§ **Reading passage**
Gamophyllous answered 13/2, 2009 at 19:56 Comment(0)
A
92

From Common Lisp: Equality Predicates

(eq x y) is true if and only if x and y are the same identical object.

The eql predicate is true if its arguments are eq, or if they are numbers of the same type with the same value, or if they are character objects that represent the same character.

The equal predicate is true if its arguments are structurally similar (isomorphic) objects. A rough rule of thumb is that two objects are equal if and only if their printed representations are the same.

Two objects are equalp if they are equal; if they are characters and satisfy char-equal, which ignores alphabetic case and certain other attributes of characters; if they are numbers and have the same numerical value, even if they are of different types; or if they have components that are all equalp.

Here are some examples from the same page I linked to above:

(eq 'a 'b) is false. 
(eq 'a 'a) is true. 
(eq 3 3) might be true or false, depending on the implementation. 
(eq 3 3.0) is false. 
(eq 3.0 3.0) might be true or false, depending on the implementation. 
(eq #c(3 -4) #c(3 -4))

§ **Collected material**

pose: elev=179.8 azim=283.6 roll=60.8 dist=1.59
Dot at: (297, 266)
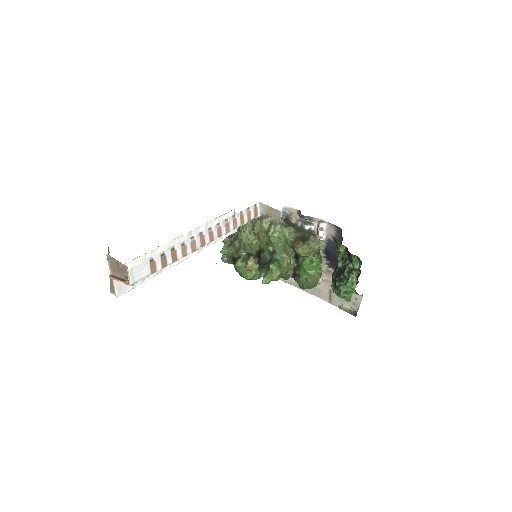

§ **Directives**
1. Name each predicate that the Common Lisp equality passage defines.
2. Copy the part of the Common Lisp equality passage from "(eq x y) is" up to and including "the same character.".

§ **Replies**
1. eq, eql, equal, equalp

2.
(eq x y) is true if and only if x and y are the same identical object.

The eql predicate is true if its arguments are eq, or if they are numbers of the same type with the same value, or if they are character objects that represent the same character.